◆ WORK INSTRUCTION: Scan the data below and copy each line where "from" occurs.

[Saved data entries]
*** Block opens ***

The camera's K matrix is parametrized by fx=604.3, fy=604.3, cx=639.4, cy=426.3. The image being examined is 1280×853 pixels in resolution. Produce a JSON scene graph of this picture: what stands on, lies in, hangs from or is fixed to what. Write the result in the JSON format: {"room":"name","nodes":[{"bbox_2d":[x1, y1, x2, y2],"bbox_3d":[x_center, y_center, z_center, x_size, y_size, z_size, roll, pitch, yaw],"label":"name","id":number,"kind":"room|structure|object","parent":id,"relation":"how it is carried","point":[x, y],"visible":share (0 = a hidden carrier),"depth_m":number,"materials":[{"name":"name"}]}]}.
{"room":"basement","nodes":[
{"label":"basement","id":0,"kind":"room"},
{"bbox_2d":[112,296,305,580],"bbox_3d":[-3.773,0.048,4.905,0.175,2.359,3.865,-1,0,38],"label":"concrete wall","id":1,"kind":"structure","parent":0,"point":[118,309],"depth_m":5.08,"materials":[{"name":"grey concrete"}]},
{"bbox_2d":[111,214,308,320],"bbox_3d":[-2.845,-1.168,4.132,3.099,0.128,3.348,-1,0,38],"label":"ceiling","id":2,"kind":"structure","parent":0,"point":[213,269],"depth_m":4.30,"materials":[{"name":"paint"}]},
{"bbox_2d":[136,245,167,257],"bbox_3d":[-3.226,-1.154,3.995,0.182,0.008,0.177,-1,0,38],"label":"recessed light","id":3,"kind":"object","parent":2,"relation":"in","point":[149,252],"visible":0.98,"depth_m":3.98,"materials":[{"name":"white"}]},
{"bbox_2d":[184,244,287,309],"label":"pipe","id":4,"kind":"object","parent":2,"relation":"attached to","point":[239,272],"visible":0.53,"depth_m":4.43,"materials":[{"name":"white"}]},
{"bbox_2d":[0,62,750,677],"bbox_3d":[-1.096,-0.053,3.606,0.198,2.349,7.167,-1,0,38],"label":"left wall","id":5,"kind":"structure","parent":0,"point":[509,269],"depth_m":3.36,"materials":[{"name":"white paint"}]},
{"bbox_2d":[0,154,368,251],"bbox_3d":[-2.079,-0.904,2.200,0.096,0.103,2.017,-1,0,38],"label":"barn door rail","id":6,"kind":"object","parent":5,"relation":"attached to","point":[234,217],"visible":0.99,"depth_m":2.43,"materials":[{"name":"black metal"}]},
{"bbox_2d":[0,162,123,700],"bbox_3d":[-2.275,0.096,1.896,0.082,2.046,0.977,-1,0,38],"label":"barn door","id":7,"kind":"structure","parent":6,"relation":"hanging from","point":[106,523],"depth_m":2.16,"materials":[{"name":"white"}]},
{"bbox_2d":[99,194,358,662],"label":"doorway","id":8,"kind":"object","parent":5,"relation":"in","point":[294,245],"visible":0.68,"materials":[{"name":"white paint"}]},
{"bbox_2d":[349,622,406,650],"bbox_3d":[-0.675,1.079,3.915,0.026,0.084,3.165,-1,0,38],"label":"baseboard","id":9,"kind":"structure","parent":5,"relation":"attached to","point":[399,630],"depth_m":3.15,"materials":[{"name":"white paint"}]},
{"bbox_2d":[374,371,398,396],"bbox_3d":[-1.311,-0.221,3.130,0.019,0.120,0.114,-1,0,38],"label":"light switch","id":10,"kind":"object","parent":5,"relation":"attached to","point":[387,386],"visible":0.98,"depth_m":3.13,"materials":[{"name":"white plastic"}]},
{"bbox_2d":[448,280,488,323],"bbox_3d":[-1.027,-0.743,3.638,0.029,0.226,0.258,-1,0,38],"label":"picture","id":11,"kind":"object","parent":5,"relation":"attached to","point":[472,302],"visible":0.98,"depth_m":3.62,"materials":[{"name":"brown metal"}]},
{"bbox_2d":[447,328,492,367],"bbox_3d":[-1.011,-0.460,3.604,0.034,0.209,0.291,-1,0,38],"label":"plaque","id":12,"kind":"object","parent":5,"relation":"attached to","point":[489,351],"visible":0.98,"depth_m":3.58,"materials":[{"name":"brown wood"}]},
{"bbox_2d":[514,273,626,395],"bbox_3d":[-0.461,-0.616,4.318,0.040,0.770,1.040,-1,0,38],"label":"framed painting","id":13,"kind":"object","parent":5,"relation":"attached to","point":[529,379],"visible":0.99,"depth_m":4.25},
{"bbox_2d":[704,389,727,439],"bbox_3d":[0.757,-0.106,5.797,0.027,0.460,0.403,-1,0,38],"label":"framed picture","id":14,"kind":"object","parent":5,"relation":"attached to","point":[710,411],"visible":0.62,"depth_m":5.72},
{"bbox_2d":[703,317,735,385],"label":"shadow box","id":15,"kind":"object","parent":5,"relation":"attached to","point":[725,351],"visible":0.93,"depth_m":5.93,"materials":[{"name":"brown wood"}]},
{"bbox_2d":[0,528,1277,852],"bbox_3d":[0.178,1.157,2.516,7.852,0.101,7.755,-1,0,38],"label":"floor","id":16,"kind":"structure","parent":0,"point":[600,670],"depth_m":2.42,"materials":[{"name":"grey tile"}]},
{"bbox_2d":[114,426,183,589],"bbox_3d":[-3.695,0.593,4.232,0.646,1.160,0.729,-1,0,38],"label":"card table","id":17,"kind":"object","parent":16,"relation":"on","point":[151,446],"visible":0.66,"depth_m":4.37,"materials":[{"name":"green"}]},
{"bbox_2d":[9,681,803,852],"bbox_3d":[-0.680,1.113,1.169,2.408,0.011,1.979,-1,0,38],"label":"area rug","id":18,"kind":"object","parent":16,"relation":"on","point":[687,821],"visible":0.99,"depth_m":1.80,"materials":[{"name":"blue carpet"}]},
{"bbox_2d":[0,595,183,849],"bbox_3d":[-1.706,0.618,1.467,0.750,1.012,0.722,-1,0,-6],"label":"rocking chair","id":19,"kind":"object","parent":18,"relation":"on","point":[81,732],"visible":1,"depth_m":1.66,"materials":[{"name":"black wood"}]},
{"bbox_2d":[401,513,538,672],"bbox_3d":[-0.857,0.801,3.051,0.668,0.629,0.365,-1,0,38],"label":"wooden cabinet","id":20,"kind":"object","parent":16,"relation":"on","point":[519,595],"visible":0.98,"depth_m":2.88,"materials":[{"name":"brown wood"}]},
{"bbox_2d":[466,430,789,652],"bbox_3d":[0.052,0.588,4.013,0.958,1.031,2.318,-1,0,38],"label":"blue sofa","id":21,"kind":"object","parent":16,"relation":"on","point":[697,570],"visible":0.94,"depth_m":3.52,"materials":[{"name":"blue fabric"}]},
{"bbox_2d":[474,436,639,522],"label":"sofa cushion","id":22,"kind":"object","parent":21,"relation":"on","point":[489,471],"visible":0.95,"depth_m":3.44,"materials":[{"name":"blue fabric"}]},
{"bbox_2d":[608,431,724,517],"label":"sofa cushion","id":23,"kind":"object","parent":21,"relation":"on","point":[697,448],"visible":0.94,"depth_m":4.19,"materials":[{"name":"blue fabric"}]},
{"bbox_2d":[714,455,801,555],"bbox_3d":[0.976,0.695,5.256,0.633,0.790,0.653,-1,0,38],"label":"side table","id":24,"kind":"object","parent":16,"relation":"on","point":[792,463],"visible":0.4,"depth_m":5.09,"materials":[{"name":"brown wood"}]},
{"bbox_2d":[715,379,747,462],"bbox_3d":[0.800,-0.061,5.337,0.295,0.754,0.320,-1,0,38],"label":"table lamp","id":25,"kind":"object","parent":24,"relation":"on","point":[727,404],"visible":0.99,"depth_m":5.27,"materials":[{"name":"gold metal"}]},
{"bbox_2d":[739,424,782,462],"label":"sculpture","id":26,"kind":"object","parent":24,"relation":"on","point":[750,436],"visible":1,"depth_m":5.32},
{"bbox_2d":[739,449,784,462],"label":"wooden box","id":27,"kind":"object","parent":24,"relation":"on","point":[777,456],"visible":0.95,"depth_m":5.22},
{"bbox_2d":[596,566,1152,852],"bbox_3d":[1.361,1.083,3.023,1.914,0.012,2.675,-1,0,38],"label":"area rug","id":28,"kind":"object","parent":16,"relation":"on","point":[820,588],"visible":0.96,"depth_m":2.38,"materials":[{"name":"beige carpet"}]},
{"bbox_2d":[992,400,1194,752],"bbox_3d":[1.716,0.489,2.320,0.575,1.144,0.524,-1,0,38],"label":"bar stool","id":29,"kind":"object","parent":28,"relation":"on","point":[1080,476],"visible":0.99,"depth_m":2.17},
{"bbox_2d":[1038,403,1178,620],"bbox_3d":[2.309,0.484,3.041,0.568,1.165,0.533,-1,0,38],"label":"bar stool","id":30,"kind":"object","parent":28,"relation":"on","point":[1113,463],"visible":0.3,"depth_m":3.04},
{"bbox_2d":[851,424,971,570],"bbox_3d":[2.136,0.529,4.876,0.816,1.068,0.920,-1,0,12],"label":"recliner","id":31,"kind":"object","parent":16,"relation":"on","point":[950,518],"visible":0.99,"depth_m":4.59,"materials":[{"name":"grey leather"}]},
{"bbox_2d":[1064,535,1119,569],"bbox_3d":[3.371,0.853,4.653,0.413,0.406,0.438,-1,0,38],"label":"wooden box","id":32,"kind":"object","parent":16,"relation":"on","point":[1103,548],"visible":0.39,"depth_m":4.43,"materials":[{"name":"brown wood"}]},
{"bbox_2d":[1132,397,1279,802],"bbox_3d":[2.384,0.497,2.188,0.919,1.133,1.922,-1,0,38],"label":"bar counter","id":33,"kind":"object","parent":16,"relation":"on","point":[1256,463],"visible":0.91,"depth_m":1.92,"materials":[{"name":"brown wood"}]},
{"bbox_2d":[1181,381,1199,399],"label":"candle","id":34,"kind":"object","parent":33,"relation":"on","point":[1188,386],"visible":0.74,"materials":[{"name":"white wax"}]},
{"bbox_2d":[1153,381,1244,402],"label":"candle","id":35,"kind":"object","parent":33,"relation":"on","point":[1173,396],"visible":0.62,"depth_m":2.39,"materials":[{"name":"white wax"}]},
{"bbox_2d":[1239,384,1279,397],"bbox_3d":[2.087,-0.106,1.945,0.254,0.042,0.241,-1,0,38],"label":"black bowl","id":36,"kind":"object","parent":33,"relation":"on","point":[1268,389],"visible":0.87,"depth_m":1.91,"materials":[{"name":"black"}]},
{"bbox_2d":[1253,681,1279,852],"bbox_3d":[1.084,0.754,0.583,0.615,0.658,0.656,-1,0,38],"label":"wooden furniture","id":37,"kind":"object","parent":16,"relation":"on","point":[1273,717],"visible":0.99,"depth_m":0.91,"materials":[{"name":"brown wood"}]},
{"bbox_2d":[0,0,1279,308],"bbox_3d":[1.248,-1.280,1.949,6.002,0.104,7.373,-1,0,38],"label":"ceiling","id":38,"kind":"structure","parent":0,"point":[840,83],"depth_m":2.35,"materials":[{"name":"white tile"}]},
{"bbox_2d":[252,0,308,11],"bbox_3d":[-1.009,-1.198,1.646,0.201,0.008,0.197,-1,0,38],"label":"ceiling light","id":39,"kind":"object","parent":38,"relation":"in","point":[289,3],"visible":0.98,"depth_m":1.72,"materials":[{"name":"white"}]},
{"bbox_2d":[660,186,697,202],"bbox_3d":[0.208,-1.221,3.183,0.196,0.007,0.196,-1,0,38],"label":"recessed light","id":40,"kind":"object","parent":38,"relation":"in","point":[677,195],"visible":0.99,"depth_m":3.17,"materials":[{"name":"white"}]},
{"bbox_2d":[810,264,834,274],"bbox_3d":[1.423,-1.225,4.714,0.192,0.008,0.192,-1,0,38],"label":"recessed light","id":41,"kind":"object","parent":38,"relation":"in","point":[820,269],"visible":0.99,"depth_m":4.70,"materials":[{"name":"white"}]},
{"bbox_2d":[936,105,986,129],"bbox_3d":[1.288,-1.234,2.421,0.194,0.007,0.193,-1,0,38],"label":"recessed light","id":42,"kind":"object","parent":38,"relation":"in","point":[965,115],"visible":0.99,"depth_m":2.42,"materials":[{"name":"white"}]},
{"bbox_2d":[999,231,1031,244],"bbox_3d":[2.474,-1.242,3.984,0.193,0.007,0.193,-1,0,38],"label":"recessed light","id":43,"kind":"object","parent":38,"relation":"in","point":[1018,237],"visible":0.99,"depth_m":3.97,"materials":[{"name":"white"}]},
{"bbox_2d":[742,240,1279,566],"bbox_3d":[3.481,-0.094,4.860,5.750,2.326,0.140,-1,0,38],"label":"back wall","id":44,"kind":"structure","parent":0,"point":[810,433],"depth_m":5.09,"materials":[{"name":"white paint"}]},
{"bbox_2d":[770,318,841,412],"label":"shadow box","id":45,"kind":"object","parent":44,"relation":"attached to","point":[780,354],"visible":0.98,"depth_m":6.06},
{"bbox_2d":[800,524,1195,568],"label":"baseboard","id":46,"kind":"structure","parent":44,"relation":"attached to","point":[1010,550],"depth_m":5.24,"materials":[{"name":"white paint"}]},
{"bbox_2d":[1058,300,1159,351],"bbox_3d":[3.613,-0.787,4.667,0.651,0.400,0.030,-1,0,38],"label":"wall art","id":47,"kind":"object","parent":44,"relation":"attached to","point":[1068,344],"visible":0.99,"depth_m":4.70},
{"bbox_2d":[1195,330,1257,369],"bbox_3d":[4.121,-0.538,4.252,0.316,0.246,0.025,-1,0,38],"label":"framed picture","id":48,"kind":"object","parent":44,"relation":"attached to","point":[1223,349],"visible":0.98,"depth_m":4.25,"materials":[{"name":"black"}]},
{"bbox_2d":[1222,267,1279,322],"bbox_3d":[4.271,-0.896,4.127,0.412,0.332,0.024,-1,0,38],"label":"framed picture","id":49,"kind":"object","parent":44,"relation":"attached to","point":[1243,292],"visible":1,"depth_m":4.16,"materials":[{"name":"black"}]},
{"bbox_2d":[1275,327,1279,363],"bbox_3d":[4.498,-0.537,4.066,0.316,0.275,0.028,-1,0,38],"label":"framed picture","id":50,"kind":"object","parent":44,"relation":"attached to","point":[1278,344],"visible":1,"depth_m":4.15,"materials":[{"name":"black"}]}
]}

*** Block closes ***

◆ RESULT:
The camera's K matrix is parametrized by fx=604.3, fy=604.3, cx=639.4, cy=426.3. The image being examined is 1280×853 pixels in resolution. Produce a JSON scene graph of this picture: what stands on, lies in, hangs from or is fixed to what. Write the result in the JSON format: {"room":"name","nodes":[{"bbox_2d":[x1, y1, x2, y2],"bbox_3d":[x_center, y_center, z_center, x_size, y_size, z_size, roll, pitch, yaw],"label":"name","id":number,"kind":"room|structure|object","parent":id,"relation":"how it is carried","point":[x, y],"visible":share (0 = a hidden carrier),"depth_m":number,"materials":[{"name":"name"}]}]}.
{"bbox_2d":[0,162,123,700],"bbox_3d":[-2.275,0.096,1.896,0.082,2.046,0.977,-1,0,38],"label":"barn door","id":7,"kind":"structure","parent":6,"relation":"hanging from","point":[106,523],"depth_m":2.16,"materials":[{"name":"white"}]},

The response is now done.